Military muscle flexing by Russia accentuated risk aversion in global markets on Thursday, with investors once again rushing for safe havens.
European markets were firmly “risk off” on Thursday, trading sharply lower. Investors instead opted for safe havens like sovereign bonds and the U.S. dollar. The yield on the 10-year benchmark German bund has fallen to 1.563 percent this week from 1.688 percent. The greenback held near a two-week high against a basket of major currencies on Thursday, weighing on commodities such as oil. Wall Street looked set for a negative open and U.S. Treasury yields also ticked lower.
Heightening tensions in Ukraine are seen as the key driver, with the focus now turning to Crimea, a peninsula in the south of the country home to an ethnic Russian majority.
(Read More: Armed men seize government HQ in Ukraine’s Crimea)
“A lot of it is risk aversion…the Ukraine crisis, and the risk of this spinning into a wider contagion over other emerging markets and particularly Russia,” Brendan Brown, head of research at Mitsubishi UFJ Securities told CNBC Thursday.
“The contagion would go from a sharp decline in the Russian rouble and concern about Russian banks, leading to German interdependence and other exposures to Russia and that would be the channel.”
The Associated Press, citing a Russian news agency, reported Thursday said that former Ukrainian President Viktor Yanukovych was staying in a “Kremlin sanatorium” outside Moscow.
It came as the International Monetary Fund (IMF) confirmed the Ukraine had asked for support.

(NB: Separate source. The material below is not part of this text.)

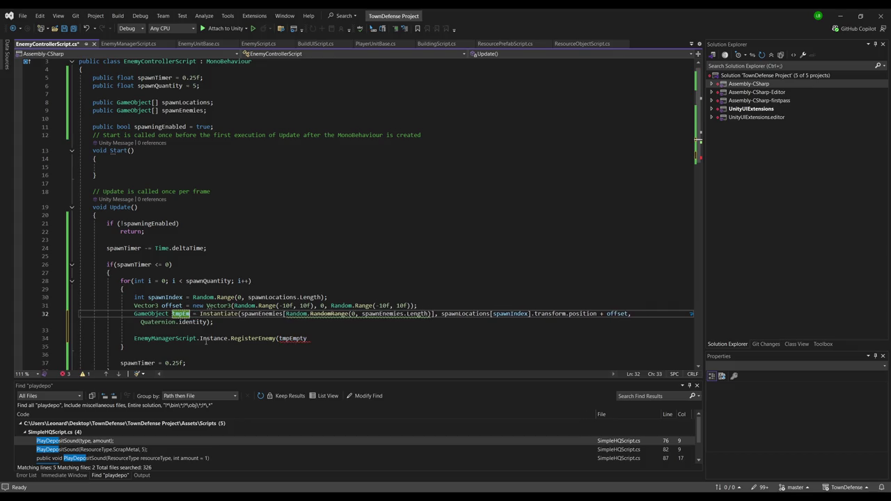
key(BackSpace)
text(nemy)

Managing director Christine Lagarde said Thursday that the IMF would send a team into the country “in the coming days.”
“This will enable the IMF to make its usual technical, independent assessment of the economic situation in Ukraine and, at the same time, begin to discuss with the authorities the policy reforms that could form the basis of a Fund-supported program,” she said in a statement.
“We are also discussing with all our international partners — bilateral and multilateral — how best to help Ukraine at this critical moment in its history. In that regard, we are encouraged by the many statements of support that have been expressed.”
Tensions in the Ukraine have increased in the area after fierce battles in Kiev last week. The capital has fallen into the hands of various pro-European opposition parties, with a new government pieced together on Wednesday evening. Former economy minister Arseny Yatseniuk was appointed the country’s new prime minister on Thursday afternoon.
Earlier, Russian President Vladimir Putin dispatched the Russian army to Ukraine’s borders for a military exercise and Reuters reported on Thursday, citing Interfax, that fighter jets along Russia’s western borders have been put on high alert.
(Read More: Bank run risk heightens in Ukraine)
In Crimea, there were reports that armed men had seized the regional government headquarters and parliament, raising the Russian flag in a challenge to Kiev’s new rulers. Reuters reported that it was not known who was occupying the buildings in Simferopol and they didn’t issue any demands.
Russia’s rouble fell to a five year-low on Thursday amid this defiant response by Moscow. Stocks on Russia’s MICEX 10 Index, which were trading higher earlier on Thursday fell sharply following the news. At around 2:30 p.m. local time they traded 2 percent lower.
Russia’s Foreign Ministry has said that it will defend the rights of its compatriots in Crimea in a “strong and uncompromising” manner, according to Reuters. The United States has warned Russia that it would be a “grave mistake” to intervene militarily and has issued plans to provide Ukraine with $1 billion in loan guarantees.
(Read More: Russia the ‘swing factor’ in Ukraine’s future)
Brown added that any bailout for Ukraine could equally be the main flashpoint for markets as well as tensions in Crimea.
A bailout would need to be swiftly agreed by the IMF and the European Union or else a default would consequently put Russia in a stronger position to demand its own terms, he said. Ukraine’s interim leaders have said the country needs $35 billion in aid to avert a default.